Lowering the eligibility age of Medicare from 65 to 50 also resonates with non-college voters of color slightly more than with college graduates. The gap among Black and Hispanic voters is significant; 77% of Black non-college voters support lowering the eligibility age compared to 70% of Black college graduates. Among Hispanic voters, 73% of Hispanic non-college voters favor lowering the eligibility age, compared to 64% of Hispanic college graduates. Asian and white college graduates and non-college degree holders are fairly aligned on this issue.

One possible explanation for these gaps is that Black and Hispanic non-college voters might be older relative to Black and Hispanic college-educated voters and hence have more to gain from expanded Medicare eligibility.

Areas of Consensus Across Race and Education

Some Democratic proposals have overwhelming support across voters of every race and education level.

Lowering the cost of prescription drugs has remained popular in polling across racial and educational groups. Voters have also come a long way on supporting workplace gender equity. Over 90% of all voter groups support paying men and women equally for equal work.

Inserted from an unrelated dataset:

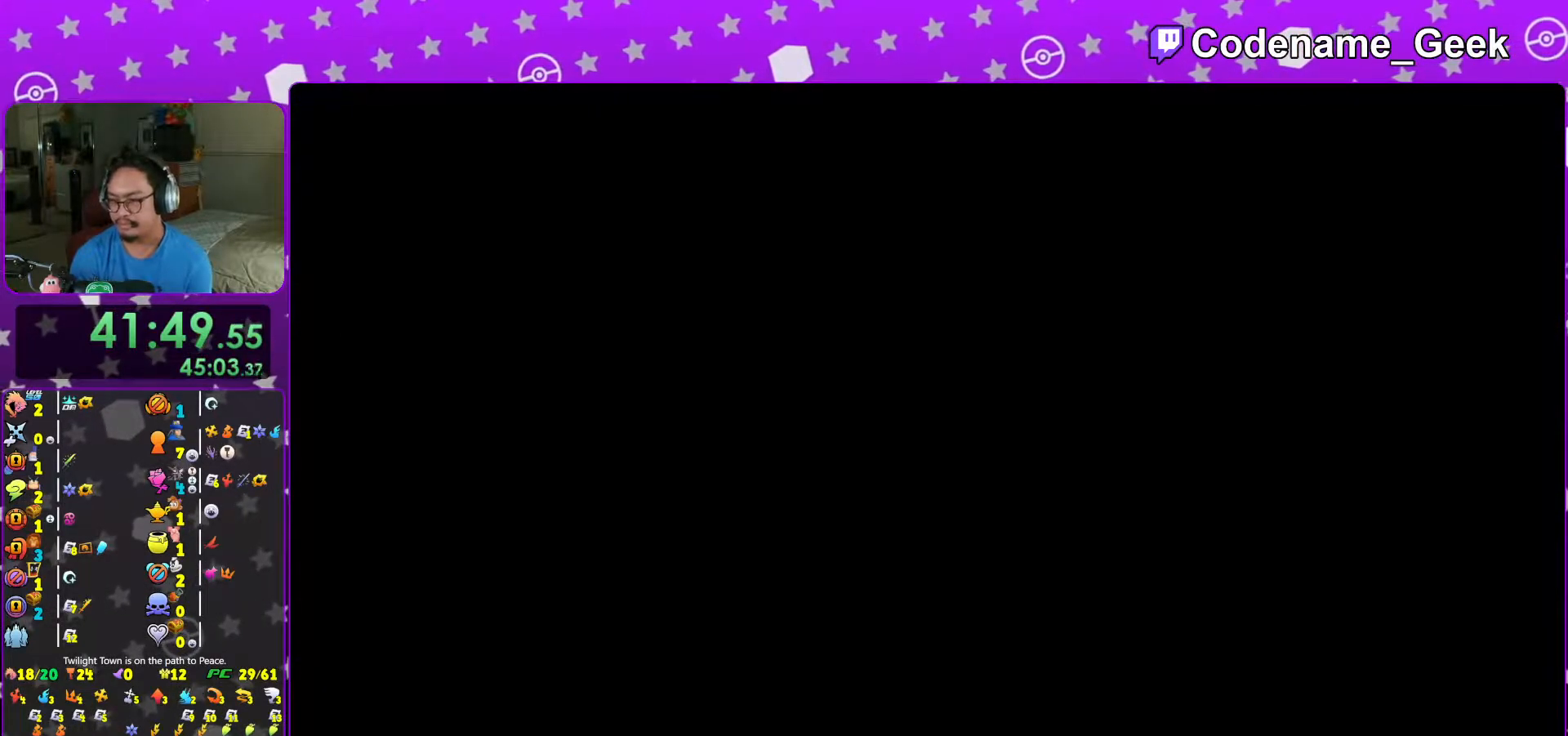
{"buttons": [], "left_stick": "up-left", "right_stick": "down-left", "events": [[17, "L1", "down"], [67, "L1", "up"], [67, "right_stick", "down-left"], [117, "right_stick", "center"], [133, "left_stick", "up-left"], [217, "L1", "down"], [267, "right_stick", "down-left"], [333, "L1", "up"], [367, "right_stick", "center"], [467, "right_stick", "down-left"]]}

And notably, Democrats have a real opportunity to deliver on police reform. While policing was a controversial flashpoint in the 2020 election, these data show that targeted police reform is an area of overwhelming consensus. Over 60% of all voter groups across race and education level support eliminating mandatory minimums for non-violent drug offenders, and over 85% of all groups support requiring police officers to wear body cameras. More than 80% support banning the use of chokeholds by police, and three-quarters support creating a national registry of police officers who have been investigated or disciplined for misconduct. Even ending qualified immunity gets consensus support, with over 74% of all groups in support. By contrast, proposals around decreasing or increasing the size of police forces are divisive across racial groups and educational attainment.


As the longtime party of the working class, the Democratic Party strives to represent working people of all races. But representing those interests requires listening and paying close attention to what these voters really want, rather than to the loudest voices in politics and on social media that claim to speak for them. The incredibly comprehensive CES dataset provides a useful first look into differences in perspective among voters of color by education level on some of the most important political issues of the day. It presents challenges, namely that non-college voters are not uniformly progressive on either social or economic issues. But it presents opportunity areas as well, as large swaths of American voters agree on a range of major progressive policy priorities. If Democrats want to woo back working-class voters of all races and stem losses with Black, Latino, and Asian non-college voters, there is ample opportunity for them to do so, provided Democrats are aware of the range of opinions among these voters and choose their priorities with those views in mind.